Linear regression is the “hello, world” of supervised learning. This post walks through the math, the LaTeX you’d type to render it, and a NumPy implementation small enough to read in one screen.

Setup

Given a dataset \(\{(x_i, y_i)\}_{i=1}^n\) with \(x_i \in \mathbb{R}^d\) and \(y_i \in \mathbb{R}\), we want to fit a linear model

\[\hat{y}_i = w^\top x_i + b\]

by minimising the mean squared error:

\begin{equation} \label{eq:mse} \mathcal{L}(w, b) \;=\; \frac{1}{n} \sum_{i=1}^{n} \left( y_i - w^\top x_i - b \right)^2 \end{equation}

The objective in equation \eqref{eq:mse} is convex and quadratic in \((w, b)\), so it has a unique minimum.

The closed form

Stack the inputs into a design matrix \(X \in \mathbb{R}^{n \times d}\) (with a column of ones absorbed for the bias) and the targets into \(y \in \mathbb{R}^n\). Setting the gradient of \(\mathcal{L}\) to zero gives the normal equations:

\[\theta^\ast \;=\; (X^\top X)^{-1} X^\top y, \qquad \theta = \begin{bmatrix} w \\ b \end{bmatrix}\]

That single line is what you’d type in a paper:

\theta^\ast = (X^\top X)^{-1} X^\top y, \qquad
\theta = \begin{bmatrix} w \\ b \end{bmatrix}

In practice you almost never compute \((X^\top X)^{-1}\) explicitly — it’s both numerically wobbly and unnecessary. np.linalg.solve (LU under the hood) or np.linalg.lstsq (SVD) are both better-behaved.

NumPy implementation

import numpy as np


def fit_closed_form(X: np.ndarray, y: np.ndarray) -> np.ndarray:
    """Solve theta = (X^T X)^{-1} X^T y via a stable linear solve."""
    X_b = np.hstack([X, np.ones((X.shape[0], 1))])      # absorb bias
    return np.linalg.solve(X_b.T @ X_b, X_b.T @ y)


def fit_gradient_descent(
    X: np.ndarray,
    y: np.ndarray,
    lr: float = 1e-2,
    n_steps: int = 1_000,
) -> np.ndarray:
    """Vanilla full-batch GD on the MSE objective."""
    X_b = np.hstack([X, np.ones((X.shape[0], 1))])
    theta = np.zeros(X_b.shape[1])
    n = len(y)
    for _ in range(n_steps):
        grad = (2 / n) * X_b.T @ (X_b @ theta - y)
        theta -= lr * grad
    return theta


# Sanity check on synthetic data
rng = np.random.default_rng(0)
X = rng.normal(size=(200, 3))
true_theta = np.array([1.5, -2.0, 0.7, 0.3])           # last entry is bias
y = X @ true_theta[:-1] + true_theta[-1] + 0.1 * rng.normal(size=200)

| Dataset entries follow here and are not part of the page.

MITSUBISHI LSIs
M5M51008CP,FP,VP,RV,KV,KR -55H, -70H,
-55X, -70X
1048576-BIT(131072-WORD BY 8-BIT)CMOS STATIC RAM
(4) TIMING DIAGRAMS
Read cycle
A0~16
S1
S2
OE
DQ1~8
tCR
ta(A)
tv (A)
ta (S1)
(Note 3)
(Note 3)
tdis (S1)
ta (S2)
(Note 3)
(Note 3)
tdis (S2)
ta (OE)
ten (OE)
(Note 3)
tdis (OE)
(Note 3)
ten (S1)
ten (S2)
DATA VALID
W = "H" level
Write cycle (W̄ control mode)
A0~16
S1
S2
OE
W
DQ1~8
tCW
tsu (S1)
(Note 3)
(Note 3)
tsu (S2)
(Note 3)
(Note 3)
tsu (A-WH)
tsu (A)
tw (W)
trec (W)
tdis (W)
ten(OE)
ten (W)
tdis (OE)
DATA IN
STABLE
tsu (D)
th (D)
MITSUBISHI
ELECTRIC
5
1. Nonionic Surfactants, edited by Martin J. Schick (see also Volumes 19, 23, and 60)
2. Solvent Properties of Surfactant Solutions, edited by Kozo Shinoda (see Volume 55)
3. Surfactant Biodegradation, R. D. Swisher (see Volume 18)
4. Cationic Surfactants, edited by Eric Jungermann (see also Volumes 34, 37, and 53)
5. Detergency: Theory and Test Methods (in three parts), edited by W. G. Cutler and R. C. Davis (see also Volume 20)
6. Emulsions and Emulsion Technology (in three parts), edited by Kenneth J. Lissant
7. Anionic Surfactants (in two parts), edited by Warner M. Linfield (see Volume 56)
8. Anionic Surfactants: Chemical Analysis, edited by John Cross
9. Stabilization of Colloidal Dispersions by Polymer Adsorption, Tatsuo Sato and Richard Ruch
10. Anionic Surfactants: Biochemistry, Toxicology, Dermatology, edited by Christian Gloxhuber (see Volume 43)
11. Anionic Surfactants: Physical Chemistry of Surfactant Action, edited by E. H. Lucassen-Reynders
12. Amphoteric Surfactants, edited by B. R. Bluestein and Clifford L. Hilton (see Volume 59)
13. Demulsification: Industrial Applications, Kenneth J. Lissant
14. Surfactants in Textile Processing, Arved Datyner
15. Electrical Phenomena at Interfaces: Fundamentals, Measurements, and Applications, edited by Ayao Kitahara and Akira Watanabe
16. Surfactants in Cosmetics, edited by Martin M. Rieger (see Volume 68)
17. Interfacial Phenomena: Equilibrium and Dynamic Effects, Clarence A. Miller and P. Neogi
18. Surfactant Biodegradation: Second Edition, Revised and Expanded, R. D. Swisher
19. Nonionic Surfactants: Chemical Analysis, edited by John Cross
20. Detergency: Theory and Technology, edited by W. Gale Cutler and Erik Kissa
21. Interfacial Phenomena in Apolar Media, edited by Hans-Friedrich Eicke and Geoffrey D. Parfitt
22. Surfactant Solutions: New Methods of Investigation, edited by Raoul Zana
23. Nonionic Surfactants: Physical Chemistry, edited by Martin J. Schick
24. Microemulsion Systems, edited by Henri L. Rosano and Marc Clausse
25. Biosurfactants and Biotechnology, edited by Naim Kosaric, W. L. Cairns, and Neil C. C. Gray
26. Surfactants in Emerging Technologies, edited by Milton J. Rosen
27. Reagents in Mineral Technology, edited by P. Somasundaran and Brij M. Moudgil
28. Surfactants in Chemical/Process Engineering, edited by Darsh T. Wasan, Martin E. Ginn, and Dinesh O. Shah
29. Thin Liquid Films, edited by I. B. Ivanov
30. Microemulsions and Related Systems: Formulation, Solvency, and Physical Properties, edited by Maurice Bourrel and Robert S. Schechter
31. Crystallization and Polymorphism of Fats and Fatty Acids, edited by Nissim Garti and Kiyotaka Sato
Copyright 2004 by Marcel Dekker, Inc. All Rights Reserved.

theta_cf = fit_closed_form(X, y)
theta_gd = fit_gradient_descent(X, y, lr=1e-2, n_steps=5_000)

print(f"true:    {true_theta}")
print(f"closed:  {theta_cf}")
print(f"GD:      {theta_gd}")

Both estimators recover the true parameters to within the noise floor; the gradient-descent path converges to the closed-form answer because the loss surface is convex.

Gradient descent — the update rule

The per-step update for vanilla GD is

\begin{equation} \label{eq:gd-update} \theta_{t+1} \;=\; \theta_t \;-\; \eta \cdot \nabla_\theta \mathcal{L}(\theta_t) \;=\; \theta_t \;-\; \frac{2 \eta}{n} \, X^\top (X \theta_t - y) \end{equation}

with learning rate \(\eta > 0\). Equation \eqref{eq:gd-update} is what the loop in fit_gradient_descent implements one step at a time.

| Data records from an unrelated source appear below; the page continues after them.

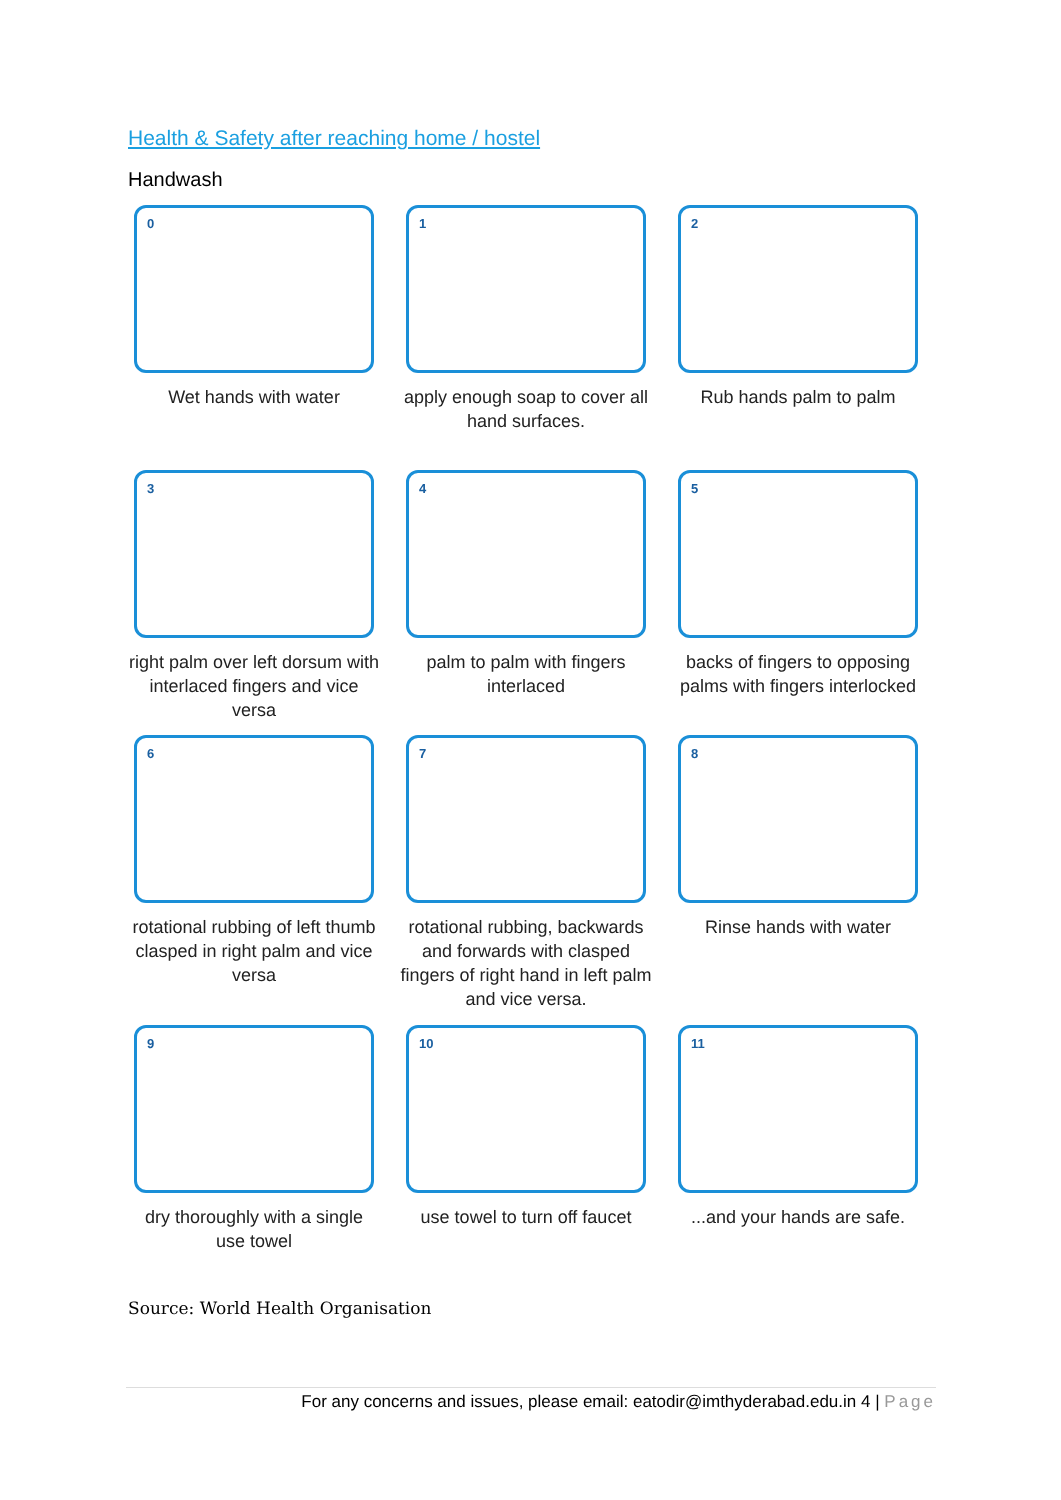Health & Safety after reaching home / hostel
Handwash
0
Wet hands with water
1
apply enough soap to cover all hand surfaces.
2
Rub hands palm to palm
3
right palm over left dorsum with interlaced fingers and vice versa
4
palm to palm with fingers interlaced
5
backs of fingers to opposing palms with fingers interlocked
6
rotational rubbing of left thumb clasped in right palm and vice versa
7
rotational rubbing, backwards and forwards with clasped fingers of right hand in left palm and vice versa.
8
Rinse hands with water
9
dry thoroughly with a single use towel
10
use towel to turn off faucet
11
...and your hands are safe.
Source: World Health Organisation
For any concerns and issues, please email: eatodir@imthyderabad.edu.in 4 | Page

A quick rule of thumb for choosing \(\eta\): with feature scaling so each column of \(X\) has unit variance, anything from \(10^{-3}\) to \(10^{-1}\) tends to work; outside that range expect divergence or glacial convergence.

When to reach for which

Situation Method
\(n \lesssim 10^4\), \(d \lesssim 10^3\), no regularisation Closed form via np.linalg.lstsq.
Very large \(n\) (out-of-core) Mini-batch SGD.
Adding \(\ell_2\) regularisation (ridge) Closed form still works: \(\theta^\ast = (X^\top X + \lambda I)^{-1} X^\top y\).
Adding \(\ell_1\) regularisation (lasso) Coordinate descent or proximal GD; no closed form.
Want uncertainty estimates Bayesian linear regression — same conjugate-Gaussian story, plus a posterior covariance.

That’s the whole package: a one-line solution, a one-line LaTeX equation, and a thirty-line NumPy implementation.